Return, word for word, the part of the Hawaiʻi solar tax credit article below starting at "The administration said" and ending at "surrounding projects already in the pipeline.".

DOCUMENT TEXT:
⟨

A rooftop equipped with solar panels and a small wind turbine, surrounded by palm trees and blue sky.

Photo Credit: iStock

Hawaiʻi's governor has stepped in to stabilize the state's solar market after a recent change to tax credits left installers and customers worried about projects already in the pipeline.

The move preserves access to Hawaiʻi's 2026 solar tax credit for qualifying systems and could help protect households from higher energy costs in a state where electricity bills are already a major burden.

What happened?

Governor Josh Green's office said Friday's Executive Order 26-02 protects renewable energy technology systems that come online during 2026, according to the Hawaiʻi Tribune-Herald.

If a taxpayer can show that, before Act 24 was signed on May 21, 2026, they made financing, planning, design, permitting, or installation commitments because they reasonably expected to receive the credit, the system will be excluded from Act 24's annual $40 million cap, according to the Hawaiʻi Tribune-Herald.

Beginning in 2027, Act 24 places a $40 million yearly limit on Hawaiʻi's Renewable Energy Technologies Income Tax Credit, or RETITC, and ends the credit in 2030.

The law also created confusion for some people who invested early in 2026, raising concerns throughout the solar industry.

The office said the order also supports Executive Order 25-01, an earlier directive that treated distributed solar as a key part of Hawaiʻi's energy plans.

As the order states, "Distributed solar energy has been, and will continue to be, a leading contributor to the state's sustainability and resiliency goals."

Why does it matter?

For many families, businesses, and nonprofits, rooftop solar is one of the most direct ways to lower monthly utility bills.

Hawaiʻi Solar Energy Association Executive Director Rocky Mould said, "Families, businesses and non-profits with solar have been able to cut their electricity bills by hundreds of dollars per month."

Rooftop systems already serve nearly half of households across Hawaiʻi, and the state has the highest per-capita residential rooftop solar adoption rate in the country.

By cutting demand on the grid, those systems can also put downward pressure on rates for customers who do not yet have solar, including renters and lower-income families.

In an island state vulnerable to fuel price swings and grid disruptions, distributed solar can help communities rely less on imported energy and more on local clean power.

What's being done?

For people and companies that made good-faith commitments before the law changed, the order is intended to provide immediate relief.

Those investments can still move forward if taxpayers document that they made the commitments under the earlier credit structure.

The administration said the Hawaiʻi State Energy Office, the Department of Taxation, and the Department of the Attorney General helped develop the order.

At the same time, the administration says it preserves the legislature's changes for 2027 and beyond while addressing the immediate uncertainty surrounding projects already in the pipeline.

Executive Order 25-01 set targets to add 50,000 more rooftop solar systems on Oahu by 2035 and to move the neighbor islands to 100% renewable energy 10 years sooner.

As Chief Energy Officer Mark Glick said, "It demonstrates the continued commitment of the Green administration to clean energy for Hawaiʻi and immediately resolves the most pressing concerns of solar installers and customers around Act 24."

In Mould's words, "With each installation, Hawaiʻi's grid becomes cleaner and more resilient — community by community, rooftop by rooftop."

⟩

PROVIDED INFORMATION:

⟨

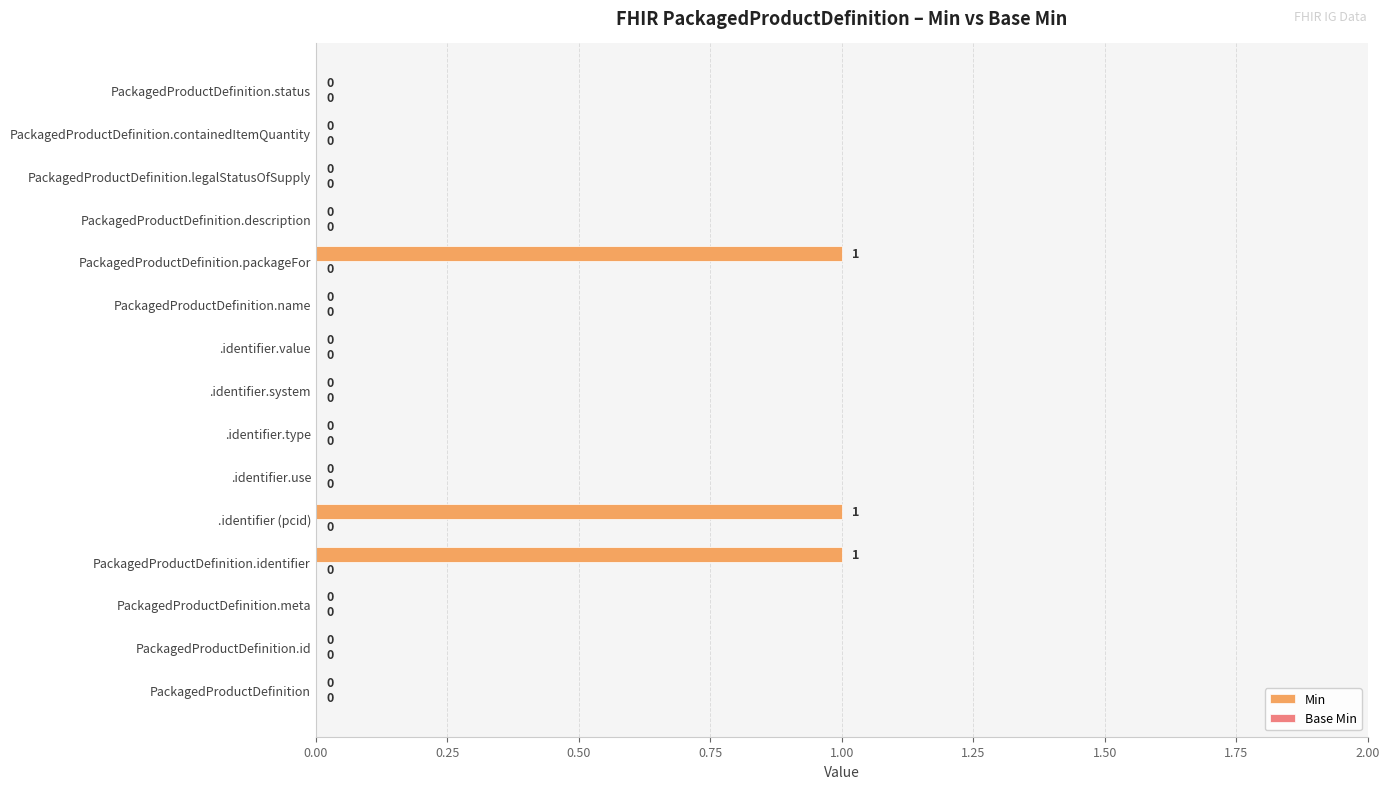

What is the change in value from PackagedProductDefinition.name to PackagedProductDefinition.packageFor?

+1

⟩
⟨

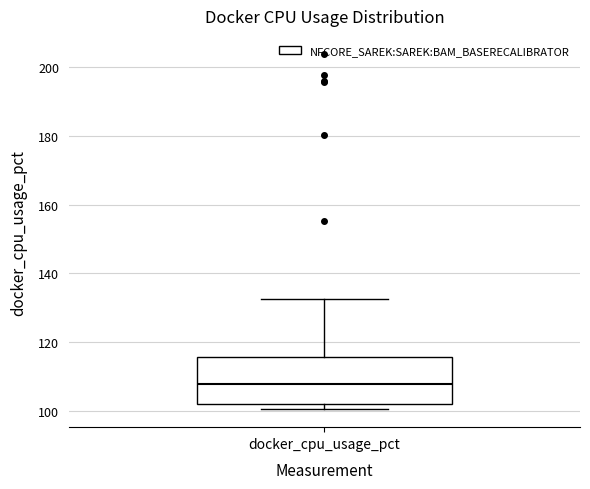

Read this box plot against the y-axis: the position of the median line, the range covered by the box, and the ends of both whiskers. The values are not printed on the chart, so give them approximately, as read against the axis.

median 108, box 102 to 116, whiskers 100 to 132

⟩

ANSWER:
The administration said the Hawaiʻi State Energy Office, the Department of Taxation, and the Department of the Attorney General helped develop the order.

At the same time, the administration says it preserves the legislature's changes for 2027 and beyond while addressing the immediate uncertainty surrounding projects already in the pipeline.